WORK TO COMPLETE: In the data below, take the lines between the line holding "UPDATED ON TH" and the line holding "industries.", inclusive, and substitute "migration" for "modernization" wherever it occurs. Give back only those lines with nothing else changed, and leave the pictures out.

*** GIVEN INFORMATION ***

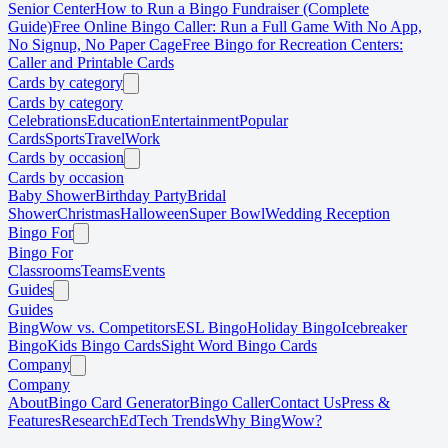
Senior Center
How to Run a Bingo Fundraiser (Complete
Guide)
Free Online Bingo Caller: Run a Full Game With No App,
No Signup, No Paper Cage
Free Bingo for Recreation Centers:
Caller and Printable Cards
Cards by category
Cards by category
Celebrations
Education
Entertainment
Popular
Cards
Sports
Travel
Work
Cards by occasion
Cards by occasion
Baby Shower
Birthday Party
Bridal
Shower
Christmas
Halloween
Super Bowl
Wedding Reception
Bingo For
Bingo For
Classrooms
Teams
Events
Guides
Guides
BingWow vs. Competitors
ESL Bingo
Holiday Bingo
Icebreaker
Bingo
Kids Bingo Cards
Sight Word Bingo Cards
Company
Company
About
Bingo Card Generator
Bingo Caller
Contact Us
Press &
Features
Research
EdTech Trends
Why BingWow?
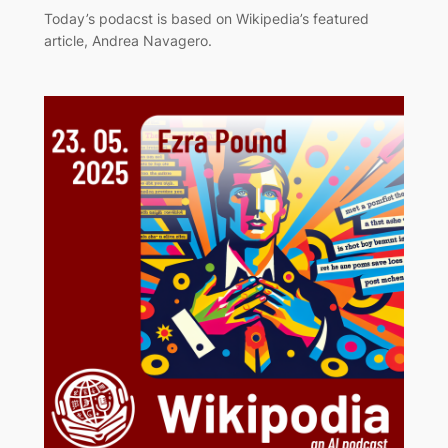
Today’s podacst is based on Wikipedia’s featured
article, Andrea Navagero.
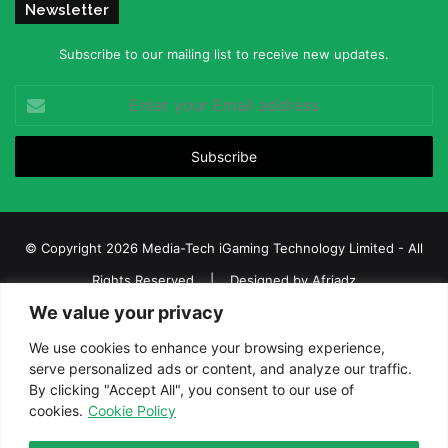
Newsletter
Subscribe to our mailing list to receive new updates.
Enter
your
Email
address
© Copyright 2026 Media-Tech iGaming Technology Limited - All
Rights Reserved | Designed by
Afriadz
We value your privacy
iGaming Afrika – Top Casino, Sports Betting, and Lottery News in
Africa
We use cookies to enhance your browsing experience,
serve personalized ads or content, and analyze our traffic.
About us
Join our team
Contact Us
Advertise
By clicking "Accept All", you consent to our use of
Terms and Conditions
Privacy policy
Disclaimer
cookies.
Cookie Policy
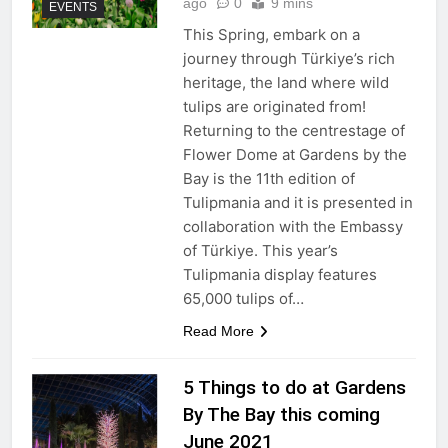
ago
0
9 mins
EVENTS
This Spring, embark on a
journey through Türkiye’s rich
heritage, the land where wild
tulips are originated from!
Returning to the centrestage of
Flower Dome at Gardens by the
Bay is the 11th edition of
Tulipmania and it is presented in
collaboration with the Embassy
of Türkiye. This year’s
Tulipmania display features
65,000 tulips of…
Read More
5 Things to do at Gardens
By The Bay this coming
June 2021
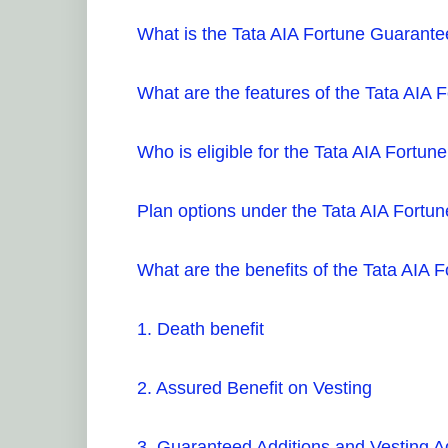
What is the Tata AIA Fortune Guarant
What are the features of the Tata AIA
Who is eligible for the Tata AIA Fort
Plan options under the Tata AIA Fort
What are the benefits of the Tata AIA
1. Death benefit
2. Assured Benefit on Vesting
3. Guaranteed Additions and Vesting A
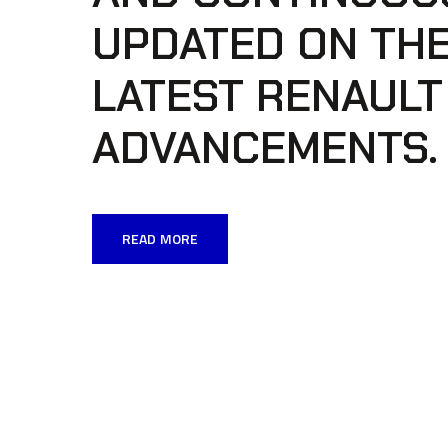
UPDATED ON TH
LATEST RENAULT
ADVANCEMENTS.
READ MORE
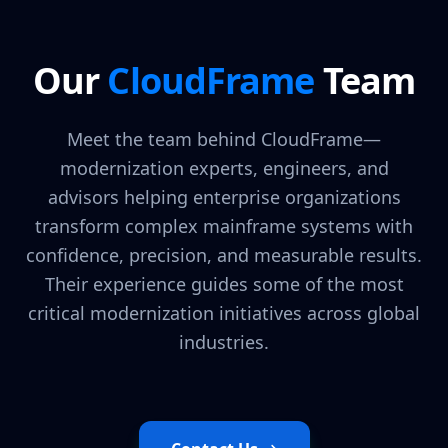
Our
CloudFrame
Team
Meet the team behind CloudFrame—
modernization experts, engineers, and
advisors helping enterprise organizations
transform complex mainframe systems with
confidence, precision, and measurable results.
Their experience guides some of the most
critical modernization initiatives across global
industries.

*** End of GIVEN INFORMATION ***
*** GIVEN INFORMATION ***

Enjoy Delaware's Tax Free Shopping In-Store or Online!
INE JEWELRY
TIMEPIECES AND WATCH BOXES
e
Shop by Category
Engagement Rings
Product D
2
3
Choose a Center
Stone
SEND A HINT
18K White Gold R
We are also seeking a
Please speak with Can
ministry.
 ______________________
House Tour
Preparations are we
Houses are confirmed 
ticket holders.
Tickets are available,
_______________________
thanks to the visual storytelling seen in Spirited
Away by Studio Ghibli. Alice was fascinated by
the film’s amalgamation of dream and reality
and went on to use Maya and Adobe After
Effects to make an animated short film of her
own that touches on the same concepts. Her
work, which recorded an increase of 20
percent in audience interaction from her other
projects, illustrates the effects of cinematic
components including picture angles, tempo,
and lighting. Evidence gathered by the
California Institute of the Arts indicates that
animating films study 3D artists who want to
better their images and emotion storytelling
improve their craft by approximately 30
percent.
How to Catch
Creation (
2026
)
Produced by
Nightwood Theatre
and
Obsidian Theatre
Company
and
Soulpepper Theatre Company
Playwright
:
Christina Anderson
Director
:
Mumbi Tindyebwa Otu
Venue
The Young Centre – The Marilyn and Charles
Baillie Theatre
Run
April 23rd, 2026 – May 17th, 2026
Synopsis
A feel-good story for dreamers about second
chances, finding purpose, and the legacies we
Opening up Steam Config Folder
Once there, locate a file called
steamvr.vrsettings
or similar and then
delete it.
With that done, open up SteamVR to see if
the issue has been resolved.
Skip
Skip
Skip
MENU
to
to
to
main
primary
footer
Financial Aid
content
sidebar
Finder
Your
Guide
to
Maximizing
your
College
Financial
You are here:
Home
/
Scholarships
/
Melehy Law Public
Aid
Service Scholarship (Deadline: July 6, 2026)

*** End of GIVEN INFORMATION ***

ANSWER SPACE:
UPDATED ON TH
LATEST RENAULT
ADVANCEMENTS.
READ MORE
Our
CloudFrame
Team
Meet the team behind CloudFrame—
migration experts, engineers, and
advisors helping enterprise organizations
transform complex mainframe systems with
confidence, precision, and measurable results.
Their experience guides some of the most
critical migration initiatives across global
industries.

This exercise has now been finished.